A sample of oxygen at 32◦C occupies 340 mL.
If this sample later occupies 1064 mL at 57◦C
and 1.2 atm, what was its original pressure?
P1*V1/T1=P2*V2/T2
P1= P2*V2*T1/(T2*V2)
change temps to kelvins, then get your calculator out.
To find the original pressure of the oxygen sample, we can use the combined gas law equation, which is as follows:
(P1 * V1) / (T1) = (P2 * V2) / (T2)
Where:
P1 = original pressure
V1 = original volume
T1 = original temperature
P2 = final pressure
V2 = final volume
T2 = final temperature
Given:
V1 = 340 mL
T1 = 32°C = 32 + 273 = 305 K
V2 = 1064 mL
T2 = 57°C = 57 + 273 = 330 K
P2 = 1.2 atm
Now, we can substitute the values into the combined gas law equation:
(P1 * 340 mL) / (305 K) = (1.2 atm * 1064 mL) / (330 K)
To isolate P1, we can cross multiply:
(P1 * 340 mL * 330 K) = (1.2 atm * 1064 mL * 305 K)

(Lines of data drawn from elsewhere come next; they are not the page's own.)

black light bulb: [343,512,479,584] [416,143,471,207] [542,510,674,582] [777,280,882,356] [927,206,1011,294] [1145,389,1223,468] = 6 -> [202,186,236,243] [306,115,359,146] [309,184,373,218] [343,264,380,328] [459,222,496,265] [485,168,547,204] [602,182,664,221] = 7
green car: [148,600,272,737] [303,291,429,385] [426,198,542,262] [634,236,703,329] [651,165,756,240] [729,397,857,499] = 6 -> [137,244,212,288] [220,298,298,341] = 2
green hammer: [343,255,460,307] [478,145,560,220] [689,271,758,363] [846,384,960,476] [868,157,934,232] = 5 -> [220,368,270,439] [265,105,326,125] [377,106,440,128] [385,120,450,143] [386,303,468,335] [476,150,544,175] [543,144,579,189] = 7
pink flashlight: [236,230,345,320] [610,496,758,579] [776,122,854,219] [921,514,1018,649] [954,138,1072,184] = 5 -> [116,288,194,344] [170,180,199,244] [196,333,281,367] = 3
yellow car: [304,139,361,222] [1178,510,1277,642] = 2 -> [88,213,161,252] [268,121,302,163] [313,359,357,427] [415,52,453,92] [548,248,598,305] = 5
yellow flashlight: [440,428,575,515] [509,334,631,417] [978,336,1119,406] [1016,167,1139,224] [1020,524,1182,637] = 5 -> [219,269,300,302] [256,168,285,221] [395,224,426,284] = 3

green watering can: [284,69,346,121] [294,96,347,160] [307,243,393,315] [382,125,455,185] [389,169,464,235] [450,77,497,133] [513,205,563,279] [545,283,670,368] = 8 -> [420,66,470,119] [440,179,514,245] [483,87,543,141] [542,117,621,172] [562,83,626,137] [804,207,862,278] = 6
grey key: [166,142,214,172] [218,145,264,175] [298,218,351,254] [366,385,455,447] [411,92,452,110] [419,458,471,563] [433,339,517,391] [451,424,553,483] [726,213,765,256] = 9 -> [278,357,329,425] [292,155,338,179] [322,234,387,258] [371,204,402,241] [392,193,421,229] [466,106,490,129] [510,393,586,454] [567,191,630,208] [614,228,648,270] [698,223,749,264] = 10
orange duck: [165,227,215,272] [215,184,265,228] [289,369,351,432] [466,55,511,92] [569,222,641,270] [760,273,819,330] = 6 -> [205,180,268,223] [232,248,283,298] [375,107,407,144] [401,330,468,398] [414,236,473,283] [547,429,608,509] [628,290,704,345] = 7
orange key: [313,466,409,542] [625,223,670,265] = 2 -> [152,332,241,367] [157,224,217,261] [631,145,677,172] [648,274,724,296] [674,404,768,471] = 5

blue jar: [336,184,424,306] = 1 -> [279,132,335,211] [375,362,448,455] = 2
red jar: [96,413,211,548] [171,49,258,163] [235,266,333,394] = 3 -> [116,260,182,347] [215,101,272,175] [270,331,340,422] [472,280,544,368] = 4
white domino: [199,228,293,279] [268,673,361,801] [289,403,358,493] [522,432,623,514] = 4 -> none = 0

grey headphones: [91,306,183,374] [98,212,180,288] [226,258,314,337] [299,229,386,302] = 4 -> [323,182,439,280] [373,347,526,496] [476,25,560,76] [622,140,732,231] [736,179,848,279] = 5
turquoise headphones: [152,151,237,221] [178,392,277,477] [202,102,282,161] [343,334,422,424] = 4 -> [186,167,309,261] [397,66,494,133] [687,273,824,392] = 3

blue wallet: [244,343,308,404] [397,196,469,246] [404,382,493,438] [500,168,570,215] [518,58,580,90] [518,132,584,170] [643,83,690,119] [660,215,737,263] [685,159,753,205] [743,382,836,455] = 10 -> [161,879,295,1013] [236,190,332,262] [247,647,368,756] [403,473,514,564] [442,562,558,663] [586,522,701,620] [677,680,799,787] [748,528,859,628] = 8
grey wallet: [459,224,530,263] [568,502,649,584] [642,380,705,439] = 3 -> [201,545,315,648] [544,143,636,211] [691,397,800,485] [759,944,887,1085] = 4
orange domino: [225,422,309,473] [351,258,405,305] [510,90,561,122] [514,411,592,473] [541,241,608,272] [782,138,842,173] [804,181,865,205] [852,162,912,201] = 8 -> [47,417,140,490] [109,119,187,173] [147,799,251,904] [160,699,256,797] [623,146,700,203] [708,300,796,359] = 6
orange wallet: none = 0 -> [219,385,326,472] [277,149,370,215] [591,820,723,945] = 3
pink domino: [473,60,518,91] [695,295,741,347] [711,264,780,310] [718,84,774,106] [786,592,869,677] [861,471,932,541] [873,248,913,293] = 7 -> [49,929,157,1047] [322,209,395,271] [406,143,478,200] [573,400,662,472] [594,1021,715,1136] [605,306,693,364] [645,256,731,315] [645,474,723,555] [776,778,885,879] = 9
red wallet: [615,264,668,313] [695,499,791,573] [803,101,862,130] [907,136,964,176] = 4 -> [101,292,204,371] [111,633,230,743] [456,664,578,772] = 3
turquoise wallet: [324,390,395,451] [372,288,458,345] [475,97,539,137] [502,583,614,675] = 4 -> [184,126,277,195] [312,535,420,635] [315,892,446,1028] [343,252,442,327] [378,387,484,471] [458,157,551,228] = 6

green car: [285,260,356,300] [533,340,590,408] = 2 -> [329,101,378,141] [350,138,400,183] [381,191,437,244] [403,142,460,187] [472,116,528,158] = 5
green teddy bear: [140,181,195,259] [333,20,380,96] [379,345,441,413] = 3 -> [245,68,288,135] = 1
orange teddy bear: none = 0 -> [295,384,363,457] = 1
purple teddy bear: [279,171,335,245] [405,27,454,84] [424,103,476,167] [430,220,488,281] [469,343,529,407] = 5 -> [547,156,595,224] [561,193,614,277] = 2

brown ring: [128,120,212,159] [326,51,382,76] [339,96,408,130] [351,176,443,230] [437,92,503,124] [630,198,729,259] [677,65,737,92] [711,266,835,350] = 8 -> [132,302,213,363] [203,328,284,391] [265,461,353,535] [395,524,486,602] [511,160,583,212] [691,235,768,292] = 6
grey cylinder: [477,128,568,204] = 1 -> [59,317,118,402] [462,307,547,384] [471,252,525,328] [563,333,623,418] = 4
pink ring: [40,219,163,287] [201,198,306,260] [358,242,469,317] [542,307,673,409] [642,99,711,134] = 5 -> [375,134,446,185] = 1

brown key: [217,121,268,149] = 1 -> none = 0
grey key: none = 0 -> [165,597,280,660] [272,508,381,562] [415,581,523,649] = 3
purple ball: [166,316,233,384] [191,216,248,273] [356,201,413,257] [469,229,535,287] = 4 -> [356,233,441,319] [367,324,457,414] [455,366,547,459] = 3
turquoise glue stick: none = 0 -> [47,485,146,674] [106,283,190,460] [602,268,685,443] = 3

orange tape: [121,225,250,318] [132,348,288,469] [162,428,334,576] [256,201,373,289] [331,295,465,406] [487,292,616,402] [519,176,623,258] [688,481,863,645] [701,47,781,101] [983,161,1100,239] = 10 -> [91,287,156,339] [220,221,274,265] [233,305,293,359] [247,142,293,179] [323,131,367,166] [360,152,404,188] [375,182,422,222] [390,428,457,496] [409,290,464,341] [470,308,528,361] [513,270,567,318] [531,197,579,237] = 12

Next, we can divide both sides by (340 mL * 330 K):
P1 = (1.2 atm * 1064 mL * 305 K) / (340 mL * 330 K)
Now we can simplify:
P1 = (1.2 * 1064 * 305) / 340
P1 = 122.784
Therefore, the original pressure of the oxygen sample was approximately 122.784 atm.